Set down exactly, from the records below, the line with "right elbow: (168, 589)" through the line with "left shoulder: (116, 443)", and nothing else.

▬▬▬

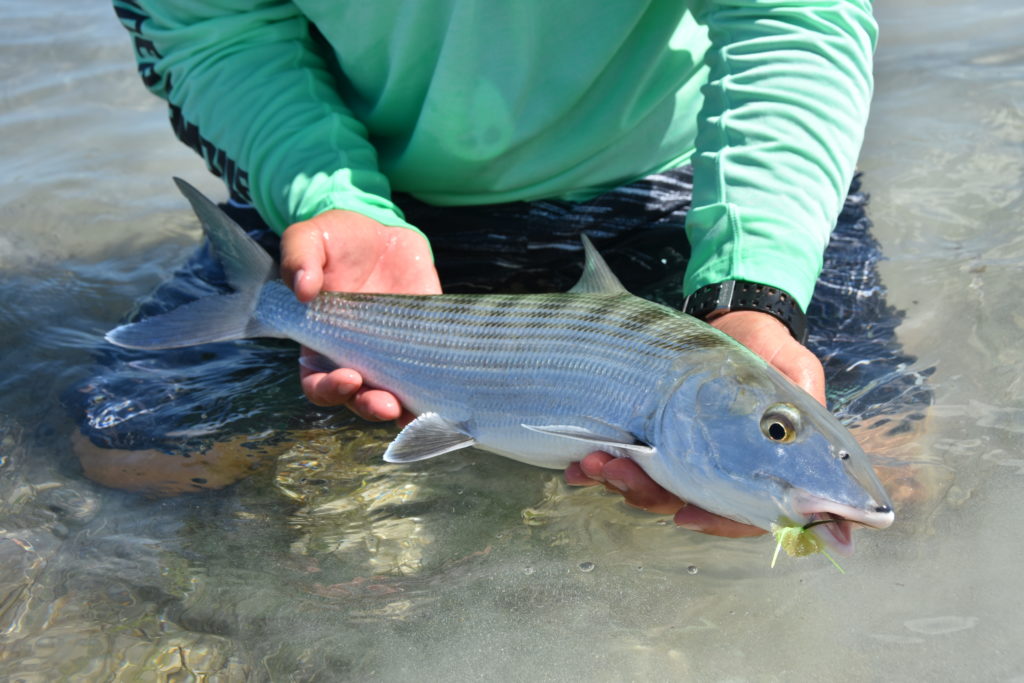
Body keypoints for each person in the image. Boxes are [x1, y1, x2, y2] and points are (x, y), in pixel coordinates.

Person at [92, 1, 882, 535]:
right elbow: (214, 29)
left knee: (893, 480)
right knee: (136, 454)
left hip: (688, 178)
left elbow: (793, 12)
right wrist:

▬▬▬

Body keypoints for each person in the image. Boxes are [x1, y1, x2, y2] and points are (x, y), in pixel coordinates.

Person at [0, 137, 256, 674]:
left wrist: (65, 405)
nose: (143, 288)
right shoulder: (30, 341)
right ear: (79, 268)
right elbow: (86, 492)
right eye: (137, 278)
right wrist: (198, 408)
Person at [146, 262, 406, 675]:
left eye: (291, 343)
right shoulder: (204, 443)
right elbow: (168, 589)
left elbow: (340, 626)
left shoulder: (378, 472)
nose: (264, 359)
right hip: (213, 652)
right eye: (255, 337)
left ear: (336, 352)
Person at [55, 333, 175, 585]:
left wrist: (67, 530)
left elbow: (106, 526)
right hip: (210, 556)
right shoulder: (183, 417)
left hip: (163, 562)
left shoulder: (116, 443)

▬▬▬

* **Answer to this problem**
right elbow: (168, 589)
left elbow: (340, 626)
left shoulder: (378, 472)
nose: (264, 359)
right hip: (213, 652)
right eye: (255, 337)
left ear: (336, 352)
Person at [55, 333, 175, 585]:
left wrist: (67, 530)
left elbow: (106, 526)
right hip: (210, 556)
right shoulder: (183, 417)
left hip: (163, 562)
left shoulder: (116, 443)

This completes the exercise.